> **Written task**: Can you write out every line of the material below word for word, leaving the pictures out of your answer?

Collected data
:::
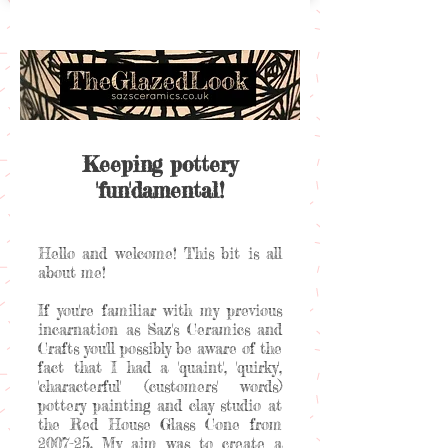
Keeping pottery
'fun'damental!
Hello and welcome! This bit is all
about me!
If you're familiar with my previous
incarnation as Saz's Ceramics and
Crafts you'll possibly be aware of the
fact that I had a 'quaint', 'quirky',
'characterful' (customers' words)
pottery painting and clay studio at
the Red House Glass Cone from
2007-25. My aim was to create a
:::
> **Result below**:
Keeping pottery
'fun'damental!
Hello and welcome! This bit is all
about me!
If you're familiar with my previous
incarnation as Saz's Ceramics and
Crafts you'll possibly be aware of the
fact that I had a 'quaint', 'quirky',
'characterful' (customers' words)
pottery painting and clay studio at
the Red House Glass Cone from
2007-25. My aim was to create a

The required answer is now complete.